__Given task__: Repeat verbatim the lines below, starting at the line that contains "pose: elev=165.8 azim=313.3" and continuing to the end of the items.

__Items stored from a collection__:
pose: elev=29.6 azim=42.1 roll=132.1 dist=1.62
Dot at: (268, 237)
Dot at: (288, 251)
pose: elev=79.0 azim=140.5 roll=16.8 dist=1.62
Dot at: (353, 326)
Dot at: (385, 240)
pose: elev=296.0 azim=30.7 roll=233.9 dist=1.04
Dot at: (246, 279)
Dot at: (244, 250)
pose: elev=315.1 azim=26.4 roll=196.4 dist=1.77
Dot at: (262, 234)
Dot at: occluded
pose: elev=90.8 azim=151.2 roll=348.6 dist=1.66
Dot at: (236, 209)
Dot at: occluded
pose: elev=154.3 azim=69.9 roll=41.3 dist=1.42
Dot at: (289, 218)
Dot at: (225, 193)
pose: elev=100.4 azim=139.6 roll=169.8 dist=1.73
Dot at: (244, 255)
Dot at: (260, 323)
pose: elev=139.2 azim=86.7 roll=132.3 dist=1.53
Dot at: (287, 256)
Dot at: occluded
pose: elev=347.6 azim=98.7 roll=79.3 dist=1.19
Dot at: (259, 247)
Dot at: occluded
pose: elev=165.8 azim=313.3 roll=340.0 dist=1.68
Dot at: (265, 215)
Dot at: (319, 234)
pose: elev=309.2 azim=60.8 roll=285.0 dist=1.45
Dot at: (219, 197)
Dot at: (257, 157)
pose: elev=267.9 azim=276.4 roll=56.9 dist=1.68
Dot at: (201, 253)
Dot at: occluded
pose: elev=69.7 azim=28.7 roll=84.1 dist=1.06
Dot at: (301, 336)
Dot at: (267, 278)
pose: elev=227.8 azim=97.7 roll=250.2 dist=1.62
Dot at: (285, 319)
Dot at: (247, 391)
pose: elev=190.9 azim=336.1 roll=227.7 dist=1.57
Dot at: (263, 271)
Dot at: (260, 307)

__Exercise response__:
pose: elev=165.8 azim=313.3 roll=340.0 dist=1.68
Dot at: (265, 215)
Dot at: (319, 234)
pose: elev=309.2 azim=60.8 roll=285.0 dist=1.45
Dot at: (219, 197)
Dot at: (257, 157)
pose: elev=267.9 azim=276.4 roll=56.9 dist=1.68
Dot at: (201, 253)
Dot at: occluded
pose: elev=69.7 azim=28.7 roll=84.1 dist=1.06
Dot at: (301, 336)
Dot at: (267, 278)
pose: elev=227.8 azim=97.7 roll=250.2 dist=1.62
Dot at: (285, 319)
Dot at: (247, 391)
pose: elev=190.9 azim=336.1 roll=227.7 dist=1.57
Dot at: (263, 271)
Dot at: (260, 307)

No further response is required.